At first it was infuriating to have this unwelcome issue returning. I was very aware of it and felt as though I had to apologise to everyone for it. I’ve just spent a week at a big Christian conference and felt the need to keep changing my place in the auditorium, going to where I could best hear the speakers. Speech would sound muffled while music would absolutely assault the “good” ear – the one which managed to pick up more sound. It would come across as shrill, piercing, painful even.

Yet by now, in a strange way, I have grown used to the handicap. I just accept the distortion of the sound around me. In other words, I put up with something that falls far short of the level of hearing I normally enjoy, which they say is fine for my age.

Spiritually most people have rejected the call of Christ so often they have become deaf to it. They tune it out, as we say. And just like me with my physical hearing, they put up with their hearing loss quite readily, not even conscious that it it is there!

It is a tragedy. The prophet Isaiah laments in the Bible:

And I heard the voice of the Lord saying, “Whom shall I send, and who will go for us?” Then I said, “Here I am! Send me.” And he said, “Go, and say to this people:
“‘Keep on hearing, but do not understand;
keep on seeing, but do not perceive.’
Make the heart of this people dull,
and their ears heavy,
and blind their eyes;
lest they see with their eyes,
and hear with their ears,
and understand with their hearts,
and turn and be healed.” (Isaiah 6:8-10 ESV)

The meaning of this startling sounding passage is not that God deliberately wants to make His people unreceptive to His message. It is rather that He is determined to carry on speaking to them regardless of the reception they give His prophet. If they persist in their attitude, they will be unresponsive and therefore gain no benefit.

God forbid that any of us should resolve to tune out the message of a living Saviour who loves us enough to die for our sin and to rise again. Never could there be a more tragic example of someone looking a gift horse in the mouth.

Wednesday 8 August 2018

All-knowing, All-powerful, Everywhere at Once


Sometimes I listen to BBC Radio 4’s Thought for the Day and discover that it gives voice to my own thoughts. One such occasion was when John Bell of the Iona Community spoke a few days ago. He was talking about the way mobile phones give their users the feeling of having godlike qualities.

They give us the illusion of being all-knowing – through them we have a world of information at our fingertips.

They make us seemingly all-powerful – we can send a message to whoever we like and order a takeaway that will arrive on our doorstep as soon as we return home and are ready for a meal!

They make us think we are everywhere at once – in an instant we can be in touch with people right across the world.
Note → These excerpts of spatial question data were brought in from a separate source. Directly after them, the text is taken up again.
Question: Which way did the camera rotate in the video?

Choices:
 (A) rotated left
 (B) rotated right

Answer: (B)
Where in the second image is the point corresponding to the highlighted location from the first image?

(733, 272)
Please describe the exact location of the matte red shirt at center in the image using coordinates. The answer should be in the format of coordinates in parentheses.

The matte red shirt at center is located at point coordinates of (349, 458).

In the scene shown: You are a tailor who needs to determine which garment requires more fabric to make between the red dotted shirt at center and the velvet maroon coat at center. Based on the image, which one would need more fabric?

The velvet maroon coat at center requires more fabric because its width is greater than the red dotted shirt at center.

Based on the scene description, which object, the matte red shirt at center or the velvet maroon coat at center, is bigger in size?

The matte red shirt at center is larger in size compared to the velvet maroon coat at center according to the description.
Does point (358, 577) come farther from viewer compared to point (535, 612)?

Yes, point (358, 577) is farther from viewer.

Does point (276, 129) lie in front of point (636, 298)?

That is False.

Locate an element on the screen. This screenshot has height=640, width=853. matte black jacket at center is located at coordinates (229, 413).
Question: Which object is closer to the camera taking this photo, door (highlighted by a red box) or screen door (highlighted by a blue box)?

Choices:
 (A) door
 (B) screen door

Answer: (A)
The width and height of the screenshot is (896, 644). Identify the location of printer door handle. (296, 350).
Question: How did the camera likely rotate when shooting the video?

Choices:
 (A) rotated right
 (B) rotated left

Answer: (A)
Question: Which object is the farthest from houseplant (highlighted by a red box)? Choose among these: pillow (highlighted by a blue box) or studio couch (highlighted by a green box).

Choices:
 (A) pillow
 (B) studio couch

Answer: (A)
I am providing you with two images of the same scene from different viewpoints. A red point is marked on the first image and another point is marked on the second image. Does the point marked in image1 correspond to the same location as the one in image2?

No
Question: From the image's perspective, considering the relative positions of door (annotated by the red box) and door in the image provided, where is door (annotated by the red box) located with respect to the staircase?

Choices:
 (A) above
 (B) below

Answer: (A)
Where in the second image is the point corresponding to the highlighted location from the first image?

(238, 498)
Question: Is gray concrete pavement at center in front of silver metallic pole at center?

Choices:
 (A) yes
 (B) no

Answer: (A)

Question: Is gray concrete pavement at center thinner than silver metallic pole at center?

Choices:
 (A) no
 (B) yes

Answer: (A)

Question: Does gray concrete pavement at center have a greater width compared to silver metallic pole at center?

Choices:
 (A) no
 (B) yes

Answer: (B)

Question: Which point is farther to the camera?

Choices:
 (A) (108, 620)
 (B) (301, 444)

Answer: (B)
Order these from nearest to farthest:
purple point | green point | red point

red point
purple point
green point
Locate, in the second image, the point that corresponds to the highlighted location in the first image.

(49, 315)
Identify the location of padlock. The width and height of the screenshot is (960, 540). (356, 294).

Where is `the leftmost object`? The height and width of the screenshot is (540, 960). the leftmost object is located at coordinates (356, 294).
You might think we should be delighted at the power the little rectangular screen puts in our hands. Yet instead many mobile phone users feel stressed and insecure if they are out of signal range for any length of time. What do people think will happen to them in that case? That they will suddenly lose all their friends because they are out of contact for a short while?

This sense of panic reminded John Bell of Adam and Eve and their temptation and fall from grace. God had commanded Adam,

You may surely eat of every tree of the garden, but of the tree of the knowledge of good and evil you shall not eat, for in the day that you eat of it you shall surely die.” (Genesis 2:16-17 ESV.)

Adam and Eve succumbed to that temptation. They allowed themselves to be seduced by the serpent, Satan, into thinking that God had forbidden them to eat the fruit of that tree for fear it would make them godlike.

You can make what you will of that Genesis story, but it is echoed in the behaviour of the rest of the human race in a most uncanny way. Adam and Eve became the first examples of the common human temptation to want to be all-knowing, all-powerful and everywhere at once, which having a smartphone seems to satisfy. What human beings from the first couple onwards have failed to recognise is that they are only human and cannot mysteriously become divine!

God’s response to this sad development in the relationship between Adam and Eve and Himself is found in verse 22 of chapter 3:

Then the Lord God said, ‘Behold, the man has become like one of us in knowing good and evil. Now, lest he reach out his hand and take also of the tree of life and eat, and live forever—’ therefore the Lord God sent him out from the garden of Eden to work the ground from which he was taken. He drove out the man, and at the east of the garden of Eden he placed the cherubim and a flaming sword that turned every way to guard the way to the tree of life.”

John Bell concludes, 

“To live comfortably with our limitations rather than constantly frustrated by them is not a bad thing.” 

While not always agreeing with Bell’s views, I can certainly say Amen to that.